● DIRECTIVE:
Please transcribe the listing below in full, exactly as written, leaving out its pictures.

● ● ● ● ● ● ●

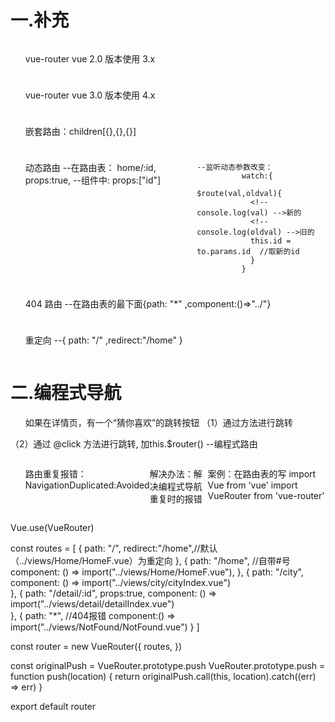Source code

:# 一.补充
1. vue-router vue 2.0 版本使用 3.x

2. vue-router vue 3.0 版本使用 4.x

3. 嵌套路由：children[{},{},{}]

4. 动态路由
       --在路由表：
                 home/:id,
                 props:true,
       --组件中:
                 props:["id"]
   
       --监听动态参数改变：
                 watch:{
                   $route(val,oldval){
                   <!-- console.log(val) -->新的
                   <!-- console.log(oldval) -->旧的
                   this.id = to.params.id  //取新的id
                   } 
                 }   

5. 404 路由
    --在路由表的最下面{path: "*" ,component:()=>"../"}

6. 重定向
    --{ path: "/" ,redirect:"/home" }



# 二.编程式导航
1. 如果在详情页，有一个“猜你喜欢”的跳转按钮
（1）通过 <router-link to=""></router-link>方法进行跳转
<template>
   <div>这是详情页面</div>
    <router-link to="#/9999">
       <button>猜你喜欢</button>
    </router-link>
 <router-view />
</template>


（2）通过 @click 方法进行跳转, 加this.$router() --编程式路由
<template>
   <div>这是详情页面</div>
    <button @click="tiao">猜你喜欢</button>
</template>

<script>
    methods:{
      tiao(){
        this.$router.push("#/9999")
      }
    }
<script>

2. 三种方法：
          this.$router.push()     // 一步一步的后退
          this.$router.replace()  // 做替换，不能后退
          this.$router.go(2)      // 前进后退，传入参数--表示退几步





# 三.在手机上查看你的项目

1. 拔掉网线，连接手机的无线网

2. 重启项目

3. 在手机上面的浏览器输入地址
  - Local:   http://localhost:8080/
  - Network: http://192.168.0.159:8080/





# 四.问题和解决的办法

1. 当点击“热映”，将“热映”的内容下拉到一半时，再进行Tab切换到“影院”，再点击“热映”时，刚才下拉就回重新回到顶部
   解决办法：
          在该组件的外面套一个 <keep-alive></keep-alive>
   案例：
      <keep-alive>
        <HomeList />
      </keep-alive> 
   弊端：
       只能用于路由
       不能用于选项卡


2. 用路由进行切换选项卡，当点击“我的”时，当重新刷新页面，选项卡自动停留在“电影”上，而页面还是在“我的”上
   解决办法：
          1. 本地存储：Session Storage(强制刷新或关闭页面，存储的数据自动丢失)
          案例：
          <script>
            data(){
              return {
                iconIndex: +sessionStorage.getItem("fn") || 0
                // 因为sessionStorage有可能不存在，所以要 或是 0
                // sessionStorage前面加 + ，是将字符串转为数字
                // getItem改变后的
              }
            }

            methods: {
             tabHandle(index) {
               this.iconIndex = index;
               sessionStorage.setItem("fn",index) //强制刷新或关闭页面，存储的数据自动丢失
               this.$emit('iconchange', index);
               }
             },
          缺点：不能后退

          2. 监听属性：watch:{}

          3.  <router-link to="">的方式


<template>
  <div class="home-list">
    <ul>
      <router-link v-for="item in hotList" :key="index" >
        <img :src="item.img" alt="" />
        <div class="item">
          <p>{{ item.nm }}</p>
          <span
            >观众评分<i>{{ item.mk }}</i></span
          >
          <span>{{ item.desc }}</span>
          <span>{{ item.showInfo }}</span>
        </div>
        <div class="fixd">购票</div>
        :to="'/home' + item.url"         --跳转到对应的页面
        tag="li"                         -- <router-link to="">替换li标签
      </router-link>
    </ul>
  </div>
</template>

<script>
import BetterScroll from "better-scroll";
import { getHotList } from "@/api";
let bs;
export default {
  name: "HomeList",
  data() {
    return {
      hotList: [],
    };
  },
};
</script>

<style lang="less" scoped>
    li {
      list-style: none;
      display: flex;
      margin-bottom: 10px;
      position: relative;

      .router-link-active {    //自带的高亮属性
         color:red 
      }
    }
</style>


3. 路由重复报错：NavigationDuplicated:Avoided

      解决办法：解决编程式导航重复时的报错

      案例：在路由表的写
import Vue from 'vue'
import VueRouter from 'vue-router'

Vue.use(VueRouter)

const routes = [
    {
        path: "/", 
        redirect:"/home",//默认（../views/Home/HomeF.vue）为重定向
    },
    {
        path: "/home", //自带#号
        component: () => import("../views/Home/HomeF.vue"),
    },
    {
        path: "/city", 
        component: () => import("../views/city/cityIndex.vue")  
    },
    {
        path: "/detail/:id", 
        props:true,
        component: () => import("../views/detail/detailIndex.vue")  
    },
    {
        path: "*", //404报错
        component:() => import("../views/NotFound/NotFound.vue")
    }
]

const router = new VueRouter({
    routes,
})
<!-- 解决编程式导航重复时的报错 -->
 const originalPush = VueRouter.prototype.push
 VueRouter.prototype.push = function push(location) {
  return originalPush.call(this, location).catch((err) => err)
 }



export default router
             
  



  













  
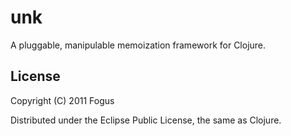 # unk

A pluggable, manipulable memoization framework for Clojure.

License
-------

Copyright (C) 2011 Fogus

Distributed under the Eclipse Public License, the same as Clojure.
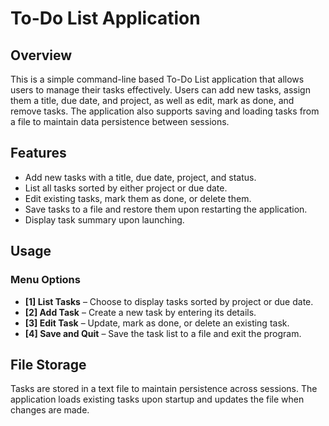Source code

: # To-Do List Application

## Overview
This is a simple command-line based To-Do List application that allows users to manage their tasks effectively. Users can add new tasks, assign them a title, due date, and project, as well as edit, mark as done, and remove tasks. The application also supports saving and loading tasks from a file to maintain data persistence between sessions.

## Features
- Add new tasks with a title, due date, project, and status.
- List all tasks sorted by either project or due date.
- Edit existing tasks, mark them as done, or delete them.
- Save tasks to a file and restore them upon restarting the application.
- Display task summary upon launching.


## Usage
### Menu Options
- **[1] List Tasks** – Choose to display tasks sorted by project or due date.
- **[2] Add Task** – Create a new task by entering its details.
- **[3] Edit Task** – Update, mark as done, or delete an existing task.
- **[4] Save and Quit** – Save the task list to a file and exit the program.



## File Storage
Tasks are stored in a text file to maintain persistence across sessions. The application loads existing tasks upon startup and updates the file when changes are made.



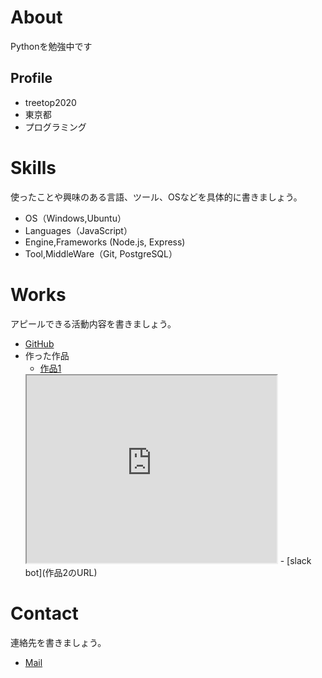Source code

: # About
Pythonを勉強中です

## Profile
- treetop2020
- 東京都
- プログラミング


# Skills
使ったことや興味のある言語、ツール、OSなどを具体的に書きましょう。
- OS（Windows,Ubuntu）
- Languages（JavaScript）
- Engine,Frameworks (Node.js, Express)
- Tool,MiddleWare（Git, PostgreSQL）

# Works
アピールできる活動内容を書きましょう。
- [GitHub](https://github.com/treetop2020)
- 作った作品
  - [作品1](作品1のURL)
  <iframe src="https://www.openprocessing.org/sketch/955805/embed/" width="400" height="300"></iframe>
  - [slack bot](作品2のURL)

# Contact
連絡先を書きましょう。
- [Mail](mailto:programmmmming@gmail.com)



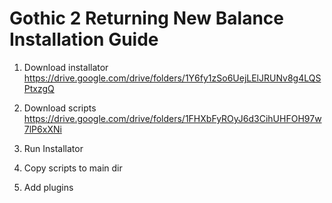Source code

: # Gothic 2 Returning New Balance Installation Guide


1. Download installator
https://drive.google.com/drive/folders/1Y6fy1zSo6UejLElJRUNv8g4LQSPtxzgQ

2. Download scripts
https://drive.google.com/drive/folders/1FHXbFyROyJ6d3CihUHFOH97w7lP6xXNi

3. Run Installator

4. Copy scripts to main dir

5. Add plugins
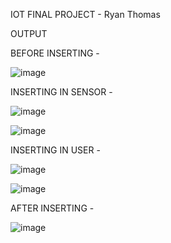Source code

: IOT FINAL PROJECT  -  Ryan Thomas

OUTPUT

BEFORE INSERTING -

![image](https://github.com/gittercoder/manipulateiotdata/assets/133194085/f2f633d9-fc5a-47a6-9abc-6a267da947db)

INSERTING IN SENSOR -

![image](https://github.com/gittercoder/manipulateiotdata/assets/133194085/91a2d2e9-1653-4631-952d-9b7f0ff2990b)

![image](https://github.com/gittercoder/manipulateiotdata/assets/133194085/817c5cab-1203-4a9e-9a6a-dd22c6fef0e8)

INSERTING IN USER -

![image](https://github.com/gittercoder/manipulateiotdata/assets/133194085/c8364ebb-3cbe-42ac-9aa9-8cd6e7c45ca4)

![image](https://github.com/gittercoder/manipulateiotdata/assets/133194085/ca44b152-f757-450f-8d39-c5407f77110b)

AFTER INSERTING - 

![image](https://github.com/gittercoder/manipulateiotdata/assets/133194085/dec5a9d0-c55d-4b7c-b0a3-9b27ec704715)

● ● ● ● ● ● ●

● TASK OUTPUT:
Source code

:# 一.补充
1. vue-router vue 2.0 版本使用 3.x

2. vue-router vue 3.0 版本使用 4.x

3. 嵌套路由：children[{},{},{}]

4. 动态路由
       --在路由表：
                 home/:id,
                 props:true,
       --组件中:
                 props:["id"]
   
       --监听动态参数改变：
                 watch:{
                   $route(val,oldval){
                   <!-- console.log(val) -->新的
                   <!-- console.log(oldval) -->旧的
                   this.id = to.params.id  //取新的id
                   } 
                 }   

5. 404 路由
    --在路由表的最下面{path: "*" ,component:()=>"../"}

6. 重定向
    --{ path: "/" ,redirect:"/home" }



# 二.编程式导航
1. 如果在详情页，有一个“猜你喜欢”的跳转按钮
（1）通过 <router-link to=""></router-link>方法进行跳转
<template>
   <div>这是详情页面</div>
    <router-link to="#/9999">
       <button>猜你喜欢</button>
    </router-link>
 <router-view />
</template>


（2）通过 @click 方法进行跳转, 加this.$router() --编程式路由
<template>
   <div>这是详情页面</div>
    <button @click="tiao">猜你喜欢</button>
</template>

<script>
    methods:{
      tiao(){
        this.$router.push("#/9999")
      }
    }
<script>

2. 三种方法：
          this.$router.push()     // 一步一步的后退
          this.$router.replace()  // 做替换，不能后退
          this.$router.go(2)      // 前进后退，传入参数--表示退几步





# 三.在手机上查看你的项目

1. 拔掉网线，连接手机的无线网

2. 重启项目

3. 在手机上面的浏览器输入地址
  - Local:   http://localhost:8080/
  - Network: http://192.168.0.159:8080/





# 四.问题和解决的办法

1. 当点击“热映”，将“热映”的内容下拉到一半时，再进行Tab切换到“影院”，再点击“热映”时，刚才下拉就回重新回到顶部
   解决办法：
          在该组件的外面套一个 <keep-alive></keep-alive>
   案例：
      <keep-alive>
        <HomeList />
      </keep-alive> 
   弊端：
       只能用于路由
       不能用于选项卡


2. 用路由进行切换选项卡，当点击“我的”时，当重新刷新页面，选项卡自动停留在“电影”上，而页面还是在“我的”上
   解决办法：
          1. 本地存储：Session Storage(强制刷新或关闭页面，存储的数据自动丢失)
          案例：
          <script>
            data(){
              return {
                iconIndex: +sessionStorage.getItem("fn") || 0
                // 因为sessionStorage有可能不存在，所以要 或是 0
                // sessionStorage前面加 + ，是将字符串转为数字
                // getItem改变后的
              }
            }

            methods: {
             tabHandle(index) {
               this.iconIndex = index;
               sessionStorage.setItem("fn",index) //强制刷新或关闭页面，存储的数据自动丢失
               this.$emit('iconchange', index);
               }
             },
          缺点：不能后退

          2. 监听属性：watch:{}

          3.  <router-link to="">的方式


<template>
  <div class="home-list">
    <ul>
      <router-link v-for="item in hotList" :key="index" >
        <img :src="item.img" alt="" />
        <div class="item">
          <p>{{ item.nm }}</p>
          <span
            >观众评分<i>{{ item.mk }}</i></span
          >
          <span>{{ item.desc }}</span>
          <span>{{ item.showInfo }}</span>
        </div>
        <div class="fixd">购票</div>
        :to="'/home' + item.url"         --跳转到对应的页面
        tag="li"                         -- <router-link to="">替换li标签
      </router-link>
    </ul>
  </div>
</template>

<script>
import BetterScroll from "better-scroll";
import { getHotList } from "@/api";
let bs;
export default {
  name: "HomeList",
  data() {
    return {
      hotList: [],
    };
  },
};
</script>

<style lang="less" scoped>
    li {
      list-style: none;
      display: flex;
      margin-bottom: 10px;
      position: relative;

      .router-link-active {    //自带的高亮属性
         color:red 
      }
    }
</style>


3. 路由重复报错：NavigationDuplicated:Avoided

      解决办法：解决编程式导航重复时的报错

      案例：在路由表的写
import Vue from 'vue'
import VueRouter from 'vue-router'

Vue.use(VueRouter)

const routes = [
    {
        path: "/", 
        redirect:"/home",//默认（../views/Home/HomeF.vue）为重定向
    },
    {
        path: "/home", //自带#号
        component: () => import("../views/Home/HomeF.vue"),
    },
    {
        path: "/city", 
        component: () => import("../views/city/cityIndex.vue")  
    },
    {
        path: "/detail/:id", 
        props:true,
        component: () => import("../views/detail/detailIndex.vue")  
    },
    {
        path: "*", //404报错
        component:() => import("../views/NotFound/NotFound.vue")
    }
]

const router = new VueRouter({
    routes,
})
<!-- 解决编程式导航重复时的报错 -->
 const originalPush = VueRouter.prototype.push
 VueRouter.prototype.push = function push(location) {
  return originalPush.call(this, location).catch((err) => err)
 }



export default router
             
  



  













  
 # unk

A pluggable, manipulable memoization framework for Clojure.

License
-------

Copyright (C) 2011 Fogus

Distributed under the Eclipse Public License, the same as Clojure.
Source code

: # To-Do List Application

## Overview
This is a simple command-line based To-Do List application that allows users to manage their tasks effectively. Users can add new tasks, assign them a title, due date, and project, as well as edit, mark as done, and remove tasks. The application also supports saving and loading tasks from a file to maintain data persistence between sessions.

## Features
- Add new tasks with a title, due date, project, and status.
- List all tasks sorted by either project or due date.
- Edit existing tasks, mark them as done, or delete them.
- Save tasks to a file and restore them upon restarting the application.
- Display task summary upon launching.


## Usage
### Menu Options
- **[1] List Tasks** – Choose to display tasks sorted by project or due date.
- **[2] Add Task** – Create a new task by entering its details.
- **[3] Edit Task** – Update, mark as done, or delete an existing task.
- **[4] Save and Quit** – Save the task list to a file and exit the program.



## File Storage
Tasks are stored in a text file to maintain persistence across sessions. The application loads existing tasks upon startup and updates the file when changes are made.



Source code

: # About
Pythonを勉強中です

## Profile
- treetop2020
- 東京都
- プログラミング


# Skills
使ったことや興味のある言語、ツール、OSなどを具体的に書きましょう。
- OS（Windows,Ubuntu）
- Languages（JavaScript）
- Engine,Frameworks (Node.js, Express)
- Tool,MiddleWare（Git, PostgreSQL）

# Works
アピールできる活動内容を書きましょう。
- [GitHub](https://github.com/treetop2020)
- 作った作品
  - [作品1](作品1のURL)
  <iframe src="https://www.openprocessing.org/sketch/955805/embed/" width="400" height="300"></iframe>
  - [slack bot](作品2のURL)

# Contact
連絡先を書きましょう。
- [Mail](mailto:programmmmming@gmail.com)



Source code

: # Gothic 2 Returning New Balance Installation Guide


1. Download installator
https://drive.google.com/drive/folders/1Y6fy1zSo6UejLElJRUNv8g4LQSPtxzgQ

2. Download scripts
https://drive.google.com/drive/folders/1FHXbFyROyJ6d3CihUHFOH97w7lP6xXNi

3. Run Installator

4. Copy scripts to main dir

5. Add plugins
Source code

: IOT FINAL PROJECT  -  Ryan Thomas

OUTPUT

BEFORE INSERTING -

![image](https://github.com/gittercoder/manipulateiotdata/assets/133194085/f2f633d9-fc5a-47a6-9abc-6a267da947db)

INSERTING IN SENSOR -

![image](https://github.com/gittercoder/manipulateiotdata/assets/133194085/91a2d2e9-1653-4631-952d-9b7f0ff2990b)

![image](https://github.com/gittercoder/manipulateiotdata/assets/133194085/817c5cab-1203-4a9e-9a6a-dd22c6fef0e8)

INSERTING IN USER -

![image](https://github.com/gittercoder/manipulateiotdata/assets/133194085/c8364ebb-3cbe-42ac-9aa9-8cd6e7c45ca4)

![image](https://github.com/gittercoder/manipulateiotdata/assets/133194085/ca44b152-f757-450f-8d39-c5407f77110b)

AFTER INSERTING - 

![image](https://github.com/gittercoder/manipulateiotdata/assets/133194085/dec5a9d0-c55d-4b7c-b0a3-9b27ec704715)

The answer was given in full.